多得他們,香港好像回到幾十年前大量移民逃難南來的時候。有柺子佬、有北方手機扒手、有隨處露營的電波少年、有隨地大小便的大人小人、有打尖的、有拖笈亂撞的、有搶閘生仔的‥‥‥到處都是核突支那style。梁振英有他繼續賣港。
香港好不容易從一個難民社會變成一個現代市民社會。中港融合,就是讓香港的文明水平倒退幾十年。市民拒絕蠻風,在梁振英的口中就是閉關鎖港。其一心一意幫助大陸吞併香港,固然可恥;在野的左青、社福界、宗教人士,出聲護短,不管是真心膠、還是看顧自身界別利益,都是平白便宜了梁振英。這種多角度、無中心的所謂批判思維,可以休矣;有罪要贖的,請自己到大陸去搞民運,不要叫香港人賣田帖舍犧牲倒貼、要我們天天忍受因為大陸而來的人口販子、扒手、露營客、物價高漲、人口清洗諸如此類。
去尖沙咀的商場,你不說普通話就沒有人搭理。今時今日,講普通話,是有特權的。好像在印度、美洲、澳洲和以前的香港,講英文就有特權——因為那是殖民主的語言。現在來港搵食的大陸人只要說幾句,表明自己來自中共帝國,警察就會從輕發落、便宜行事。不來這裡搵食,到哪裡呢?在帝國境內,你柺的隨時是幹部的兒女。被人抓住,不只要被湊一身,之後很快就會人間蒸發。在香港事敗了?只要說句便宜的「認錯了人」,警察就放人了。原來天下間真的有這麼便宜的事情。

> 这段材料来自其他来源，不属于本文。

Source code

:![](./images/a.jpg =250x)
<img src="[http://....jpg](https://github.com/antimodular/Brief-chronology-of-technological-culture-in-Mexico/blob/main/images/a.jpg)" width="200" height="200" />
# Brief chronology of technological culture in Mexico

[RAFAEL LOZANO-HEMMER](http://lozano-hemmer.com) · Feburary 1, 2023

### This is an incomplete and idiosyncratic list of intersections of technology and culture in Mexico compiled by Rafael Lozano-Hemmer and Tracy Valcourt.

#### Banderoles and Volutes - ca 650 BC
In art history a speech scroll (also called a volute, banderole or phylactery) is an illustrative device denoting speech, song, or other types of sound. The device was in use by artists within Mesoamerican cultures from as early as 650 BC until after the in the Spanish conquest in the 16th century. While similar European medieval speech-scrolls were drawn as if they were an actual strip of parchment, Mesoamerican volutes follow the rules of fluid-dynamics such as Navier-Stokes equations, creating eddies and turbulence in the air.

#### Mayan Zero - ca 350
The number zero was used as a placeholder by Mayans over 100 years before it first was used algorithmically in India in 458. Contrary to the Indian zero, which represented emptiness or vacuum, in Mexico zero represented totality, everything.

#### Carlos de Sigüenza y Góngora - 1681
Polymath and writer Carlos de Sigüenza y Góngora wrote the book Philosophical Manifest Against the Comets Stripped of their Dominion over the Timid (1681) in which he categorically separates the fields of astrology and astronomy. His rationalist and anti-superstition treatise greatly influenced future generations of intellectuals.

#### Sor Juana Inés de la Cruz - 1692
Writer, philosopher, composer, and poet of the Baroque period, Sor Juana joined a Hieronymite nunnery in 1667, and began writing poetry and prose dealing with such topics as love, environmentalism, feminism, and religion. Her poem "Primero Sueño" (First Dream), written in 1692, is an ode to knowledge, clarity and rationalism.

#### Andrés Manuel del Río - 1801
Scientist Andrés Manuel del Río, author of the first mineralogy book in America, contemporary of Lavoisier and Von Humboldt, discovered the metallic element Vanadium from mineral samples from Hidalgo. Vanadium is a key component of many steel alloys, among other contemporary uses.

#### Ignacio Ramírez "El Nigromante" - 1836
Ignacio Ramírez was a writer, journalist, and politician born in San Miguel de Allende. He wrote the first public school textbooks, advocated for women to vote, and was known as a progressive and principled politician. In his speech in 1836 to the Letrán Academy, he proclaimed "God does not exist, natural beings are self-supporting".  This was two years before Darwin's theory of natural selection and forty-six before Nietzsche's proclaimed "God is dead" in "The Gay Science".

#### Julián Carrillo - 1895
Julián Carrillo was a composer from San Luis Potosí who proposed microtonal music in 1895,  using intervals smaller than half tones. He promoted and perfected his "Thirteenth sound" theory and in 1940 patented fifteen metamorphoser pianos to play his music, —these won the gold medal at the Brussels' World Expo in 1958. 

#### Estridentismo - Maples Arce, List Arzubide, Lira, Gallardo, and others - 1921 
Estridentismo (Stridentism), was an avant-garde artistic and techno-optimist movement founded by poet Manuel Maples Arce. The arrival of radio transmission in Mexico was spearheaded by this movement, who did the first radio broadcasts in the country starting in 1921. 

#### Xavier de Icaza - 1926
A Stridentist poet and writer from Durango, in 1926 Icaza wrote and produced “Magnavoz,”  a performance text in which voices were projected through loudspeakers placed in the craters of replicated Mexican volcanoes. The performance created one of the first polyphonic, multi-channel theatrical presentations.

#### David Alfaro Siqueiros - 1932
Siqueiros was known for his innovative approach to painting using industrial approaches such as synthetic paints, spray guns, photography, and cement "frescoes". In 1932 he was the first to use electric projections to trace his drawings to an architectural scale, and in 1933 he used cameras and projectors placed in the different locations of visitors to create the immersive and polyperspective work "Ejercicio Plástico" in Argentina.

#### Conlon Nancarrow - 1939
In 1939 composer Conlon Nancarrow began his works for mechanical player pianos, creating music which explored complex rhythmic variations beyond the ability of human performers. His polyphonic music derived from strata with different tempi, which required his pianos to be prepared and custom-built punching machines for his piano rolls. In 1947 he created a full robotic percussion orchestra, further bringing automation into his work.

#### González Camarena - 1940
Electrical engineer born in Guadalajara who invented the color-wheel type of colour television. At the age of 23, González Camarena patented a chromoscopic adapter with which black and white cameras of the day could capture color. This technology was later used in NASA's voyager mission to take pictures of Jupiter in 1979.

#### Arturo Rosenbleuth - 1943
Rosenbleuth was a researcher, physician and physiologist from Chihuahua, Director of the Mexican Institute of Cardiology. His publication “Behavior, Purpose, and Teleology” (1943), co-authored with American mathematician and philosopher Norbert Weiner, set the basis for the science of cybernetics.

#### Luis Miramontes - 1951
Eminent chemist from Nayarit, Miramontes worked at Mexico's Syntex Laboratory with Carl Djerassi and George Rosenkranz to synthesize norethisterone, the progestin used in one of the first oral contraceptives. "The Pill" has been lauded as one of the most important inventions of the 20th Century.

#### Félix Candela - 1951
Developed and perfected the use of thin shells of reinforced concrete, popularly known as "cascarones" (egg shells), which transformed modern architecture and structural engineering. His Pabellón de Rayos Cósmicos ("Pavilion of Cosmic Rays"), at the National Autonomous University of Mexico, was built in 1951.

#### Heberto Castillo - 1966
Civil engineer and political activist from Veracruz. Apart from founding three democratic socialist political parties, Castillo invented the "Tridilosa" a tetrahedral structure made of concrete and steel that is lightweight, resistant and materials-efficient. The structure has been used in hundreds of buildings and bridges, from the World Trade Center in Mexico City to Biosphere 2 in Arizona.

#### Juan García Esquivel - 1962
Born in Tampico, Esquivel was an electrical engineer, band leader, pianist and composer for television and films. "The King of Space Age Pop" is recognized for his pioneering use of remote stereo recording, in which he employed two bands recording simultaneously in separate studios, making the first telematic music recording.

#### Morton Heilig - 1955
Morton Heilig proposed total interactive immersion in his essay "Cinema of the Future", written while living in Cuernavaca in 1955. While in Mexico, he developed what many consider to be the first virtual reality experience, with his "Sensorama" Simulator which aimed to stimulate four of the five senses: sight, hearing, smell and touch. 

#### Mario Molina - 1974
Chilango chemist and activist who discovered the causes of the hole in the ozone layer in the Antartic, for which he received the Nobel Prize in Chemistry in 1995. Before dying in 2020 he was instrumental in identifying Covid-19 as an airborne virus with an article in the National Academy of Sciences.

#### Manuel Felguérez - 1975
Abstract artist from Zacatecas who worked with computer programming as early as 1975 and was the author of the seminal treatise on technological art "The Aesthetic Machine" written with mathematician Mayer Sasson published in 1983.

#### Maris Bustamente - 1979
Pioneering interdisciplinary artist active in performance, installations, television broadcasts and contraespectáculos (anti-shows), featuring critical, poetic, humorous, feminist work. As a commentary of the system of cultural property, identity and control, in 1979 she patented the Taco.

恐怕就是如此,我們偉大的戇鳩主義者還會撲出來為他們開脫:「佢地都係出賣勞力既勞動者啫﹗點解唔去批判中共,就去為難啲小人物?」曾志豪之流也會寫文力反罵:「香港人係外國都唔好得幾多啦﹗」社運專家林輝也會說:「呢啲都係都市傳說啫,你有證據話個柺子佬係大陸人咩?」
選擇性執法和選擇性放生,都是不公平,是殖民地懲治機關常見的情況。社運人受警權之苦,則呼天搶地;涉及寬待大陸人的,卻集體噤聲。反正他們把大陸人想像得很慘,生活方式罪惡萬分而又熱愛資本主義的香港人就不要計較太多了。更不要期待熱衷於搞中國民運的泛民政黨、以及那些只會私仇爭權的團體會為市民挺身而出。野火只能靠自己點燃。當一個中國殖民地的奴隸,至少該有奴隸的憤怒和果敢。反抗,來得太遲了。